Spezialisten wie Freisinger Motorsport in Karlsruhe (www.m-freisinger.de ), Sportwagen Eckert (www.sportwagen-eckert.de ) oder MST-Mechanik in Abensberg bei Regensburg (www.mst-mechanik.de) bieten preiswertere Alternativen. Schlacht-964 gibt es kaum, dazu sind sie zu jung und zu gut gebaut.

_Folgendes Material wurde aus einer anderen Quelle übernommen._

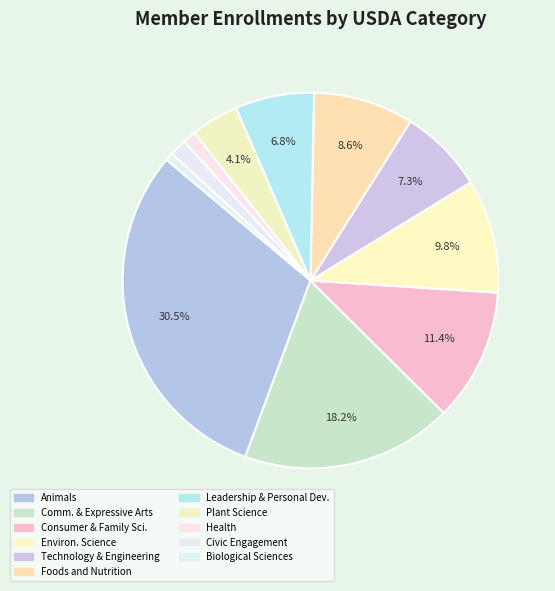

Which category has the biggest portion of the pie?

Animals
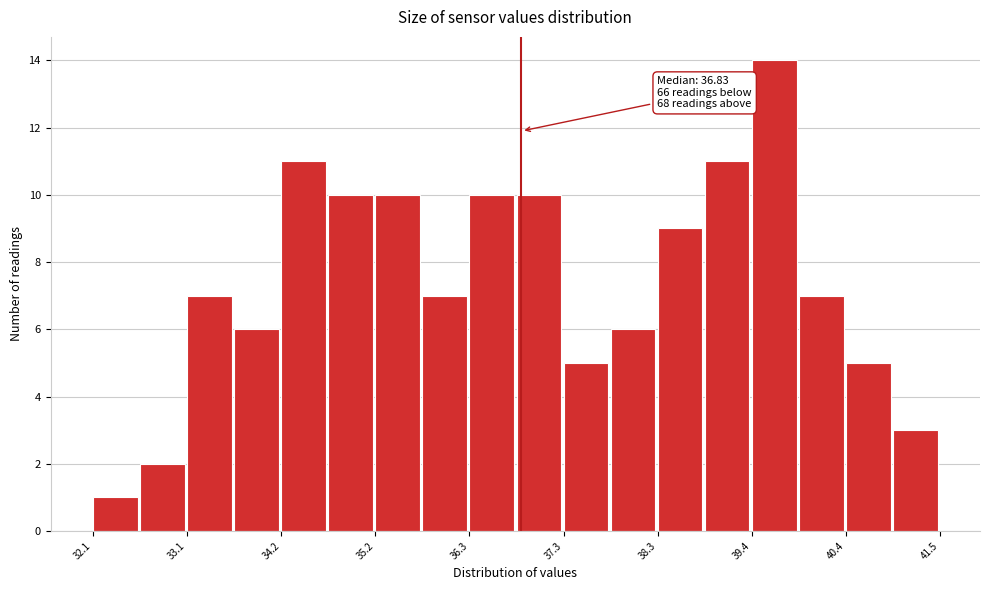

Around what value on the x-axis is the tallest bar? Give the approximate position of its centre, as read against the axis.

39.6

Porsche 911 Carrera vom Typ 964 unter 15.000 Euro sind oft reparierte Unfallautos mit Reparaturstau, bis 20.000 Euro lässt sich vom Rücklauf aus Italien profitieren.
Schwachpunkte
- Stehbleche und Radhäuser
- Spaltmaße (Türen und Hauben)
- Verdeckte Unfallschäden
- Schweller in Höhe B-Säule
- Heckscheibenrahmen (Targa)
- Tür- und Haubenkanten
- Bosch DME-Motronic
- Verteiler mit Zahnriemenantrieb
- Ölundichtigkeiten
- Tragegelenke und Spurstangen
- Fahrwerksbuchsen, Bremsanlage
- Metall-Katalysator, Auspuff
Wertungen
Fazit
Die Achillesferse des Porsche 911 Typ 964 ist seine aufwendige Technik. Das gilt in erster Linie für das Allrad-Modell Carrera 4, einem Sproß des Technologieträgers Porsche 959. Die Wartungsansprüche sind hoch, der verbaute Motorraum kostet Arbeitslohn. Auch ein billiger 964 sollte genügend Kundendienst-Stempel haben.